One of the reasons why this pump is ideal is it usually avoids composites in high quantities. Unlike high-pressure vacuum pumps that need more composite to operate, this variant uses rotary vane technology to substitute that requirement. It almost has a similar mechanism that air conditioners or refrigerators have. Some more features of this pump are:
- It is mastic free allowing users to quickly tighten the vacuum connections. Moreover, the diameter of the viewport comes with an LED light that helps you check the resin levels during the infusion process. It is essential to keep monitoring the resin level so that the pump doesn’t lose pressure at any second.
- A big factor that gives this pump an edge over the others is its detachable resin trap lid. When you don’t need the pump for resin infusion it is always wise to empty the disposal catchpot. The trap lid will help you dispose of the contents without any hassle. Most importantly, you need minimal cleaning to keep the pump safe for years.
- If you are purchasing a vacuum pump for resin infusion for the first time, it is best to invest in a model that has a standard pumping speed. Depending on your requirements, you can pick from the different varieties that offer various speed levels, but the average speed range that you can expect is from 17m3/hr to 600m3/hr.
- Pressure is another factor that you need to keep in mind, and this pump provides the appropriate amount that can keep the infusion going for a specific period. The ultimate pressure should ideally be between - 0.4torr and 0.04torr. Since this pump has a unique technology of running atmospheric pressure into ultimate pressure, it makes the resin infusion process easier. With high water vapor tolerance, the single-stage rotary vane vacuum pump eases the pressure allowing the unit to focus on infusion rather than controlling the other parts that coordinate together.
- This pump has a rugged manifold block mounted on a vacuum gauge. The control valves are attached to the ends because the demountable joints come with O-ring seals. This makes the pump leak-tight and easier to use. As the name suggests, it can work wherever there is a single-phase power. So, you don’t have to worry about arranging for additional power phases to make the pump work.
- The backend of the pump has integrated exhaustive filters that control the vibration and noise levels efficiently. Considering the sound that vacuum pumps make when they are on, this one can reduce that noise to a great extent. However, it is not 100% soundproof.
Connecting the pump
As already mentioned, the connection of the vacuum pump is crucial for resin infusion. Many people, due to their lack of experience, connect the resin trap to the vacuum pump incorrectly which leads to vacuum leakage. Since both the units are quite heavy, it is important that you spend enough time bringing the ends close to each other. They are rigid enough and will try to stay apart. It is almost like bringing two similar poles of a magnet together.

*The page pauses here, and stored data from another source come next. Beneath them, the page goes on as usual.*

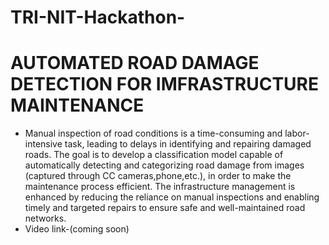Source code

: # TRI-NIT-Hackathon-
# AUTOMATED ROAD DAMAGE DETECTION FOR IMFRASTRUCTURE MAINTENANCE 

- Manual inspection of road conditions is a time-consuming and labor-intensive
task, leading to delays in identifying and repairing damaged roads. The goal is to
develop a classification model capable of automatically detecting and
categorizing road damage from images (captured through CC
cameras,phone,etc.), in order to make the maintenance process efficient. The
infrastructure management is enhanced by reducing the reliance on manual
inspections and enabling timely and targeted repairs to ensure safe and
well-maintained road networks.
- Video link-(coming soon)
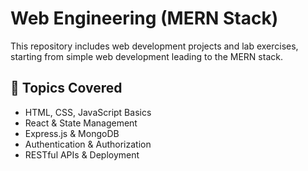 # Web Engineering (MERN Stack)
This repository includes web development projects and lab exercises, starting from simple web development leading to the MERN stack.

## 📝 Topics Covered
- HTML, CSS, JavaScript Basics
- React & State Management
- Express.js & MongoDB
- Authentication & Authorization
- RESTful APIs & Deployment
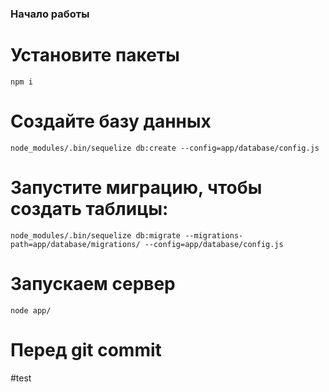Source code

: ### Начало работы

# Установите пакеты
    npm i

# Создайте базу данных
    node_modules/.bin/sequelize db:create --config=app/database/config.js

# Запустите миграцию, чтобы создать таблицы:
    node_modules/.bin/sequelize db:migrate --migrations-path=app/database/migrations/ --config=app/database/config.js
    
# Запускаем сервер
    node app/
    
    
# Перед git commit

#test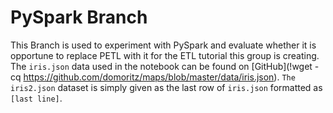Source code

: # PySpark Branch
This Branch is used to experiment with PySpark and evaluate whether it is opportune to replace PETL with it for the ETL tutorial this group is creating. The `iris.json` data used in the notebook can be found on [GitHub](!wget -cq https://github.com/domoritz/maps/blob/master/data/iris.json). `The iris2.json`
dataset is simply given as the last row of `iris.json` formatted as `[last line]`.

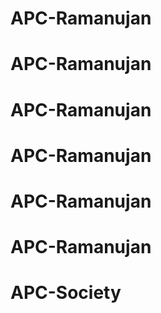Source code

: # APC-Ramanujan
# APC-Ramanujan
# APC-Ramanujan
# APC-Ramanujan
# APC-Ramanujan
# APC-Ramanujan
# APC-Society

Both the ends need to be flexible so that if you move one component, the other one moves in tandem. Sometimes people use rigid pipework as a handle. Yes, it is a tempting option, especially when you are finding it hard to make both ends meet. But, don’t fall for that trap. Using the pipework will only result in trapping the line and it is most likely to develop a leak soon. Ideally, the line to the trap that runs from the pump should be flexible. Make sure you test this part before purchasing the pump.

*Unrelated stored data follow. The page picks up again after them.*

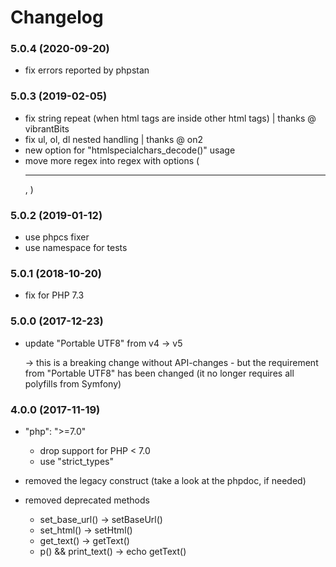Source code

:# Changelog

### 5.0.4 (2020-09-20)

- fix errors reported by phpstan


### 5.0.3 (2019-02-05)

- fix string repeat (when html tags are inside other html tags) | thanks @ vibrantBits
- fix ul, ol, dl nested handling | thanks @ on2
- new option for "htmlspecialchars_decode()" usage
- move more regex into regex with options (<hr>, <td>)


### 5.0.2 (2019-01-12)

- use phpcs fixer
- use namespace for tests


### 5.0.1 (2018-10-20)

- fix for PHP 7.3


### 5.0.0 (2017-12-23)

- update "Portable UTF8" from v4 -> v5
  
  -> this is a breaking change without API-changes - but the requirement from 
  "Portable UTF8" has been changed (it no longer requires all polyfills from Symfony)


### 4.0.0 (2017-11-19)
- "php": ">=7.0" 
  * drop support for PHP < 7.0
  * use "strict_types"
  
- removed the legacy construct (take a look at the phpdoc, if needed)  
  
- removed deprecated methods
  * set_base_url() -> setBaseUrl()
  * set_html() -> setHtml()
  * get_text() -> getText() 
  * p() && print_text() -> echo getText()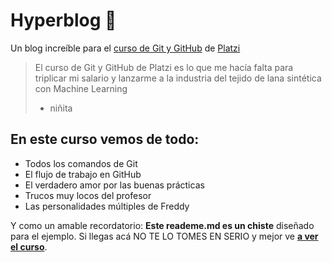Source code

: # Hyperblog 💚
Un blog increíble para el [curso de Git y GitHub](https://platzi.com/cursos/git-github/ "curso de Git y GitHub de Platzi") de [Platzi](https://platzi.com "Platzi")
> El curso de Git y GitHub de Platzi es lo que me hacía falta para triplicar mi salario y lanzarme a la industria del tejido de lana sintética con Machine Learning
> - niñita

## En este curso vemos de todo:
* Todos los comandos de Git
* El flujo de trabajo en GitHub
* El verdadero amor por las buenas prácticas
* Trucos muy locos del profesor
* Las personalidades múltiples de Freddy

Y como un amable recordatorio: **Este reademe.md es un chiste** diseñado para el ejemplo. Si llegas acá NO TE LO TOMES EN SERIO y mejor ve [**a ver el curso**](https://platzi.com/cursos/git-github/).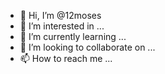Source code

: - 👋 Hi, I’m @12moses
- 👀 I’m interested in ...
- 🌱 I’m currently learning ...
- 💞️ I’m looking to collaborate on ...
- 📫 How to reach me ...

<!---
12moses/12moses is a ✨ special ✨ repository because its `README.md` (this file) appears on your GitHub profile.
You can click the Preview link to take a look at your changes.
--->
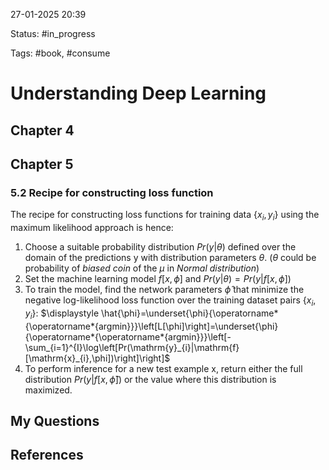 

27-01-2025 20:39

Status: #in_progress

Tags: #book, #consume 

# Understanding Deep Learning


## Chapter 4


## Chapter 5

### 5.2 Recipe for constructing loss function
The recipe for constructing loss functions for training data $\{x_{i}, y_{i}\}$ using the maximum likelihood approach is hence:
1. Choose a suitable probability distribution $Pr(y|\theta)$ defined over the domain of the predictions y with distribution parameters $\theta$. ($\theta$ could be probability of *biased coin* of the $\mu$ in *Normal distribution*)
2. Set the machine learning model $f[x,\phi]$ and $Pr(y|\theta)=Pr(y|f[x,\phi])$
3. To train the model, find the network parameters $\hat{\phi}$ that minimize the negative
log-likelihood loss function over the training dataset pairs $\{x_{i}, y_{i}\}$:
$\displaystyle \hat{\phi}=\underset{\phi}{\operatorname*{\operatorname*{argmin}}}\left[L[\phi]\right]=\underset{\phi}{\operatorname*{\operatorname*{argmin}}}\left[-\sum_{i=1}^{I}\log\left[Pr(\mathrm{y}_{i}|\mathrm{f}[\mathrm{x}_{i},\phi])\right]\right]$
4. To perform inference for a new test example x, return either the full distribution $Pr(y|f[x,\hat{\phi}])$ or the value where this distribution is maximized.
## My Questions


## References

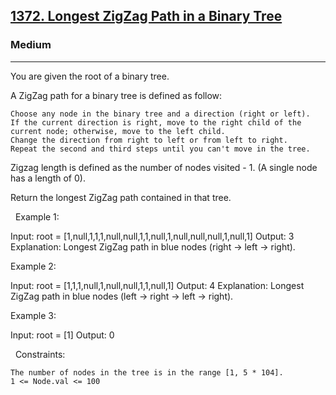 <h2><a href="https://leetcode.com/problems/longest-zigzag-path-in-a-binary-tree/">1372. Longest ZigZag Path in a Binary Tree</a></h2><h3>Medium</h3><hr>You are given the root of a binary tree.

A ZigZag path for a binary tree is defined as follow:


	Choose any node in the binary tree and a direction (right or left).
	If the current direction is right, move to the right child of the current node; otherwise, move to the left child.
	Change the direction from right to left or from left to right.
	Repeat the second and third steps until you can't move in the tree.


Zigzag length is defined as the number of nodes visited - 1. (A single node has a length of 0).

Return the longest ZigZag path contained in that tree.

 
Example 1:

Input: root = [1,null,1,1,1,null,null,1,1,null,1,null,null,null,1,null,1]
Output: 3
Explanation: Longest ZigZag path in blue nodes (right -> left -> right).


Example 2:

Input: root = [1,1,1,null,1,null,null,1,1,null,1]
Output: 4
Explanation: Longest ZigZag path in blue nodes (left -> right -> left -> right).


Example 3:

Input: root = [1]
Output: 0


 
Constraints:


	The number of nodes in the tree is in the range [1, 5 * 104].
	1 <= Node.val <= 100

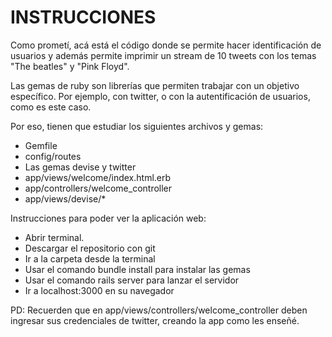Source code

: INSTRUCCIONES
========================================
Como prometí, acá está el código donde se permite hacer identificación de usuarios y además permite imprimir un stream de 10 tweets con los temas "The beatles" y "Pink Floyd".

Las gemas de ruby son librerías que permiten trabajar con un objetivo específico. Por ejemplo, con twitter, o con la autentificación de usuarios, como es este caso.

Por eso, tienen que estudiar los siguientes archivos y gemas:


- Gemfile
- config/routes
- Las gemas devise y twitter
- app/views/welcome/index.html.erb
- app/controllers/welcome_controller
- app/views/devise/*

Instrucciones para poder ver la aplicación web:

- Abrir terminal.
- Descargar el repositorio con git
- Ir a la carpeta desde la terminal
- Usar el comando bundle install para instalar las gemas
- Usar el comando rails server para lanzar el servidor
- Ir a localhost:3000 en su navegador

PD: Recuerden que en app/views/controllers/welcome_controller deben ingresar sus credenciales de twitter, creando la app como les enseñé.


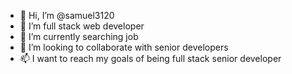 - 👋 Hi, I’m @samuel3120
- 👀 I’m full stack web developer
- 🌱 I’m currently searching job
- 💞️ I’m looking to collaborate with senior developers
- 📫 I want to reach my goals of being full stack senior developer

<!---
samuel3120/samuel3120 is a ✨ special ✨ repository because its `README.md` (this file) appears on your GitHub profile.
You can click the Preview link to take a look at your changes.
--->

Why vacuum pumps are necessary for resin infusion?
The resin infusion process involves stages where the pump has to simplify and improve its bagging procedure to make things work. This is possible only in vacuum pumps. There are many more reasons why these pumps are the best for resin infusion:
- They avoid air leakage from entering into the laminate. This is crucial because the leakage can reduce the pressure of the infusion significantly.
- Resin infusion involves achieving maximum vapor and air removal into the bag or mold just before the infusion takes place. Vacuum pumps are ideal for this kind of setting because of their wide speed and pressure range.
- Water and solvent vapors can cause porosity making the infusion impure. Vacuum pumps tend to bypass this problem efficiently allowing the infusion to take place without any interruption. It is also responsible for maintaining a controlled vacuum level so that the resin gains acceptable strength. This is crucial for the infusion to take place successfully.
Vacuum pumps come with a variety of features and functions, but if you only require it for resin infusion, you should opt for the single-stage rotary vane variant. It is specifically designed to handle resin infusions. The compact structure makes it suitable to use even in small spaces.